How many people today live in a language other than their own language? How many immigrants have forgotten their language or have not yet had a chance to learn it? More importantly, how can an immigrant writer write in the language of the majority and become the revolutionary figure of his own ethnic community? What are the new layers of identifications in the literary production of immigrant literature? Is literature produced by immigrants regarded as a third space (Bhabha, 1994) bridging a me-them cultural duality? And how would this new hybrid identification enhance our understanding of issues of belonging and attachment? Minor literature is about the experiences of immigrants and their children: the minorities. Minor literature, nonetheless, is an issue concerning all of us. In a broader sense, the identities, networks, and practices of the minorities directly affect all of us and should inform our language choices. The term minor literature thus brings to the fore other related terms and concepts such as endangered language, language minority, marginalized language, minorized language, native language, non-territorial language, indigenous language, or even social movements like #MeToo, #BlackLivesMatter, or #antibullying.

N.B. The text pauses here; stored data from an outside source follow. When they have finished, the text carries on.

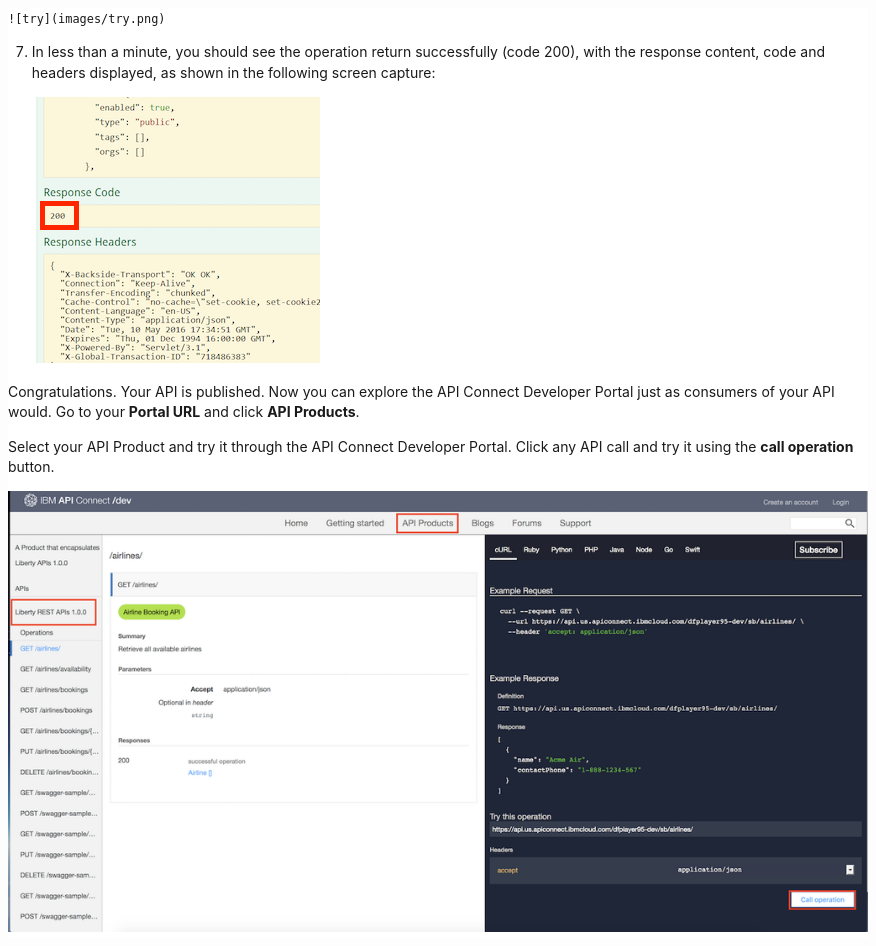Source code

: 	![try](images/try.png)

7. In less than a minute, you should see the operation return successfully (code 200), with the response content, code and headers displayed, as shown in the following screen capture:

	![result](images/result.png)

Congratulations. Your API is published. Now you can explore the API Connect Developer Portal just as consumers of your API would. Go to your **Portal URL** and click **API Products**.

Select your API Product and try it through the API Connect Developer Portal. Click any API call and try it using the **call operation** button.

![api-connect](images/api-connect.png)
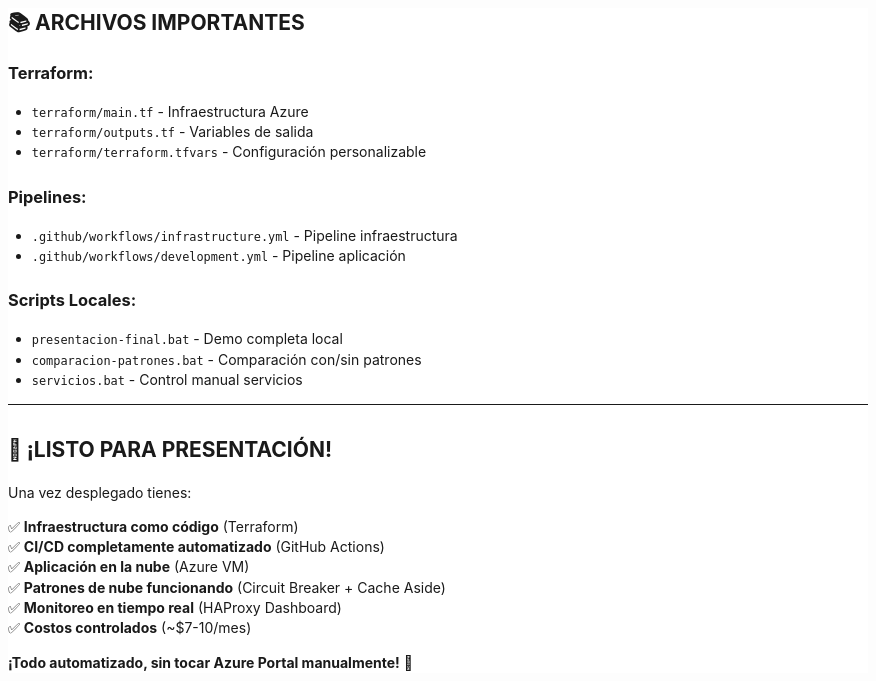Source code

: 
## 📚 ARCHIVOS IMPORTANTES

### Terraform:
- `terraform/main.tf` - Infraestructura Azure
- `terraform/outputs.tf` - Variables de salida
- `terraform/terraform.tfvars` - Configuración personalizable

### Pipelines:
- `.github/workflows/infrastructure.yml` - Pipeline infraestructura
- `.github/workflows/development.yml` - Pipeline aplicación

### Scripts Locales:
- `presentacion-final.bat` - Demo completa local
- `comparacion-patrones.bat` - Comparación con/sin patrones
- `servicios.bat` - Control manual servicios

---

## 🎉 ¡LISTO PARA PRESENTACIÓN!

Una vez desplegado tienes:

✅ **Infraestructura como código** (Terraform)  
✅ **CI/CD completamente automatizado** (GitHub Actions)  
✅ **Aplicación en la nube** (Azure VM)  
✅ **Patrones de nube funcionando** (Circuit Breaker + Cache Aside)  
✅ **Monitoreo en tiempo real** (HAProxy Dashboard)  
✅ **Costos controlados** (~$7-10/mes)  

**¡Todo automatizado, sin tocar Azure Portal manualmente!** 🚀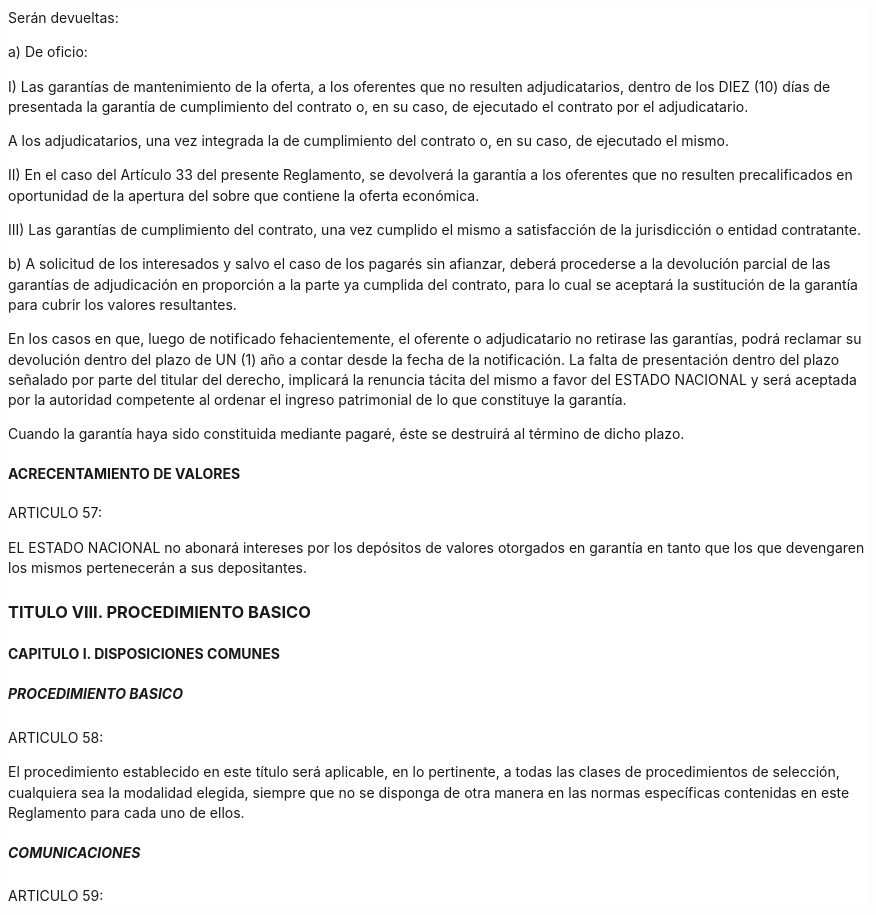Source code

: Serán devueltas:

a) De oficio:

I) Las garantías de mantenimiento de la oferta, a los oferentes que no resulten adjudicatarios, dentro de los DIEZ (10) días de presentada la garantía de cumplimiento del contrato o, en  su caso, de ejecutado el contrato por el adjudicatario.

A los adjudicatarios,  una  vez  integrada  la  de cumplimiento del contrato o, en su caso, de ejecutado el mismo.

II)  En  el  caso  del  Artículo  33  del presente Reglamento,  se devolverá la garantía a los oferentes que no resulten precalificados en oportunidad de la apertura del sobre que contiene la oferta económica.

III) Las garantías de cumplimiento del  contrato,  una vez cumplido el  mismo a satisfacción de la jurisdicción o entidad  contratante.

b) A solicitud  de  los  interesados y salvo el caso de los pagarés sin afianzar, deberá procederse  a  la  devolución  parcial  de las garantías de adjudicación en proporción a la parte ya cumplida del contrato,  para  lo  cual se aceptará la sustitución de la garantía para cubrir los valores resultantes.

En  los  casos  en que, luego  de  notificado  fehacientemente,  el oferente o adjudicatario no retirase las garantías, podrá reclamar su devolución dentro del  plazo  de  UN  (1) año a contar desde la fecha de la notificación. La falta de presentación dentro del plazo señalado por parte del titular del derecho,  implicará  la renuncia tácita del mismo a favor del ESTADO NACIONAL y será aceptada por la autoridad  competente al ordenar el ingreso patrimonial de lo  que constituye la garantía.

Cuando la garantía  haya sido constituida mediante pagaré, éste se destruirá al término de dicho plazo.

#### ACRECENTAMIENTO DE VALORES

<a id="57"></a>
ARTICULO 57:

EL ESTADO NACIONAL no abonará intereses por los depósitos de valores otorgados en garantía  en  tanto  que los que devengaren los mismos pertenecerán a sus depositantes.

### TITULO VIII. PROCEDIMIENTO BASICO

#### CAPITULO I. DISPOSICIONES COMUNES

##### PROCEDIMIENTO BASICO

<a id="58"></a>
ARTICULO 58:

El procedimiento establecido en este título será  aplicable,  en lo pertinente, a  todas  las  clases  de procedimientos de selección, cualquiera sea la modalidad elegida,  siempre que no se disponga de otra  manera  en  las  normas específicas  contenidas    en  este Reglamento para cada uno de ellos.

##### COMUNICACIONES

<a id="59"></a>
ARTICULO 59:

No Friend But the Mountains: Writing from Manus Prison is an autobiography written by Behrouz Boochani about his journey to Christmas Island. The book was written on a mobile phone using WhatsApp and “smuggled out of Manus Island as thousands of PDF files” (Wikipedia).

Kafka’s social position as a marginalized author – a Czech Jew who wrote in German – brings to mind the narratives of many immigrants: those who bring their literature from their home countries to the receiving society, but might be restricted to use the language of the majority – the language of the host society. From a minor literature lens, language is regarded as a collective means of communication, and not associated with a body or person. In this sense, minor literature is the language and literature of any groups such as immigrants or refugees – those who seek new identities through their languages and stories. Minor literature is about the language of search, of becoming, of belonging. It is the language of refusal of predominant identities. It is the language of finding new forms of expression in order to forge new identities: the identities of migrants, women, LGTBs, marginals, or aboriginals. Minor literature is a major element of today’s world.

References

Bhabha, H.K. (1994). The Location of Culture. New York: Routledge.

Deleuze, G., Guattari, F., & Brinkley, R. (1983). What Is a Minor Literature? Mississippi Review, 11(3), 13-33. Retrieved February 26, 2020, from www.jstor.org/stable/20133921

Deleuze, G., and Guattari, F. (2003). Kafka: Toward a Minor Literature, translated by D. Polan. Minneapolis: University of Minnesota Press.